Friday 23 February 2018

GDPR: Take it to the limit

My GDPR blogs should now be making you think about how and why you are collecting and storing data, so I’d like to now discuss storage limitations; i.e. how long you are able to store data for.

GDPR is focused on encouraging responsible stewardship of data, and being responsible means not storing data indefinitely. The shift in responsibility means a shift in mind-set: an organisation does not own a person’s data anymore; it is simply on loan for a given task.  Keep this in mind and consider what is fair and reasonable to the data subject and do not ‘outstay your welcome’. 

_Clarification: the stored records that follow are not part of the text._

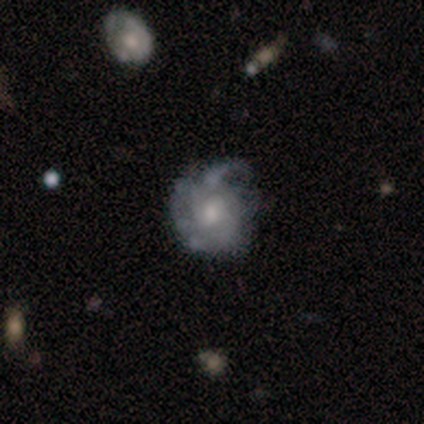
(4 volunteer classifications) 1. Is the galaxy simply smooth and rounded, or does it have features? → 100% featured or disk, 0% smooth, 0% star or artifact.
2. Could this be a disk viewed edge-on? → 100% no, 0% yes.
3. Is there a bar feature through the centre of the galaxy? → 50% weak (tied), 50% no (tied), 0% strong.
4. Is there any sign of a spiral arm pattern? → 100% yes, 0% no.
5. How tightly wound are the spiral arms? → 75% tight, 25% medium, 0% loose.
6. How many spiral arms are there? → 75% can't tell, 25% 2, 0% 1, 0% 3, 0% 4, 0% more than 4.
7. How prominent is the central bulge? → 100% moderate, 0% dominant, 0% large, 0% small, 0% none.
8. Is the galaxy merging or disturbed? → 75% minor disturbance, 25% none, 0% major disturbance, 0% merger.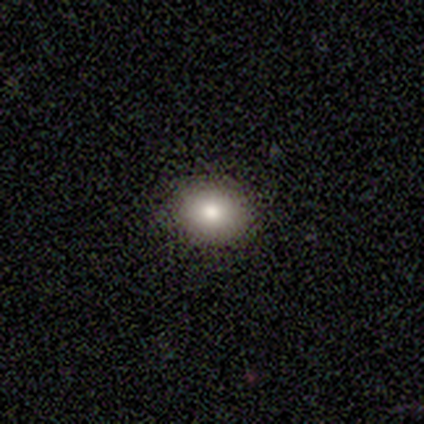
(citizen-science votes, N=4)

Although you cannot store your data indefinitely, there are no hard and fast rules. How long you store it for is up to you to a certain extent but you have to document how long you are storing it for and justify why this length of time was chosen. You have to ‘show your workings out’ and show that your rational is robust and totally considerate of the data subject.

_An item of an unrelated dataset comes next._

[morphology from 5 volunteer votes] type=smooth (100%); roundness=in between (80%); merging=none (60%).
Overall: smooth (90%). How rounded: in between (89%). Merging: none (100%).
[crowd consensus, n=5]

If you have an annual event, you should be able to justify holding registration data for eighteen months, working on the premise that  if someone came to your event in 2016 then you can hold their data and use ‘legitimate interest’ and the PECR ‘soft opt in’ caveat  to contact them about the 2017 event. If they don’t come to that event, then you will probably have to work much harder to justify holding their data for the 2018 event. That said, if you can prove that a significant percentage of your audience only attends your events every other year then you may have a case. The justification is for the ICO, so it has to be documented and robust enough to stand up to investigation, should that occur.  

If you cannot fully justify holding the data, then you will have to delete or anonymise it.  Remember though, not all data is equal; whilst passport and bank details should be kept for the bare minimum amount of time (you cannot justify keeping hold of such sensitive information for longer than necessary), you should be able to justify keeping a contact name and email address for a lot longer.

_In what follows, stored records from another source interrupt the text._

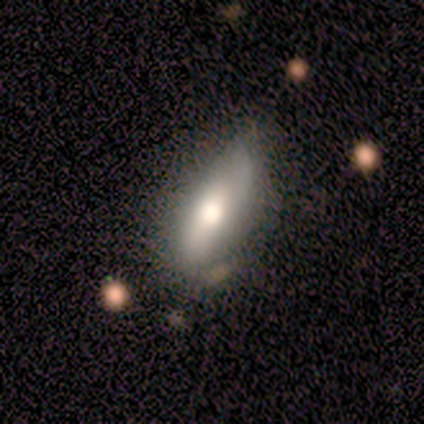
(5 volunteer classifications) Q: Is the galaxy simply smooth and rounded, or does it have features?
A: smooth — 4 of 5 (80%).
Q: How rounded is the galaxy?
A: in between — 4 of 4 (100%).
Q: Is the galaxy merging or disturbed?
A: none — 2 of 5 (40%, tied with minor disturbance).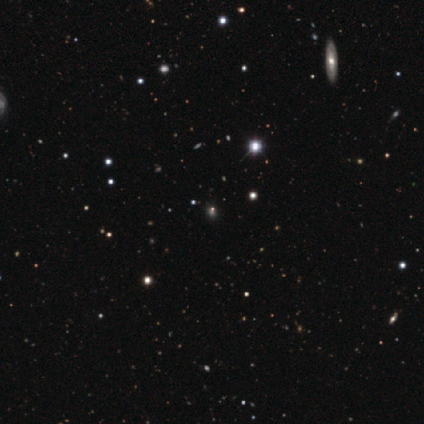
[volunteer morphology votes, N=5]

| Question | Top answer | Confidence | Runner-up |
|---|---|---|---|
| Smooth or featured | star or artifact | 60% | smooth (20%) |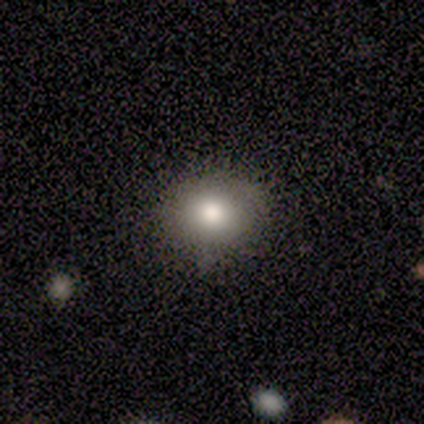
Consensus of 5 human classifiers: Morphology: type=smooth (100%); roundness=round (60%); merging=none (100%).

Your privacy policy has to tell your data subject up front at the time of collection, exactly how long you are going to store their data for, or at least tell them how you will work out the storage time. It may not be a finite fixed time – such as a year. You may wish to be more fluid, for example ‘for six months after the last event that you attended.’   

This is another great example of how GDPR will be encouraging companies to adopt better data practices that are not just good for the data subject, but much better for business too. No business should be clinging on to data that simply isn’t relevant to them any more.

GDPR is open to interpretation and there is a reason for that; it has been introduced to encourage organisations to think about how they use data and to be considerate of the data subject, not just follow a check list.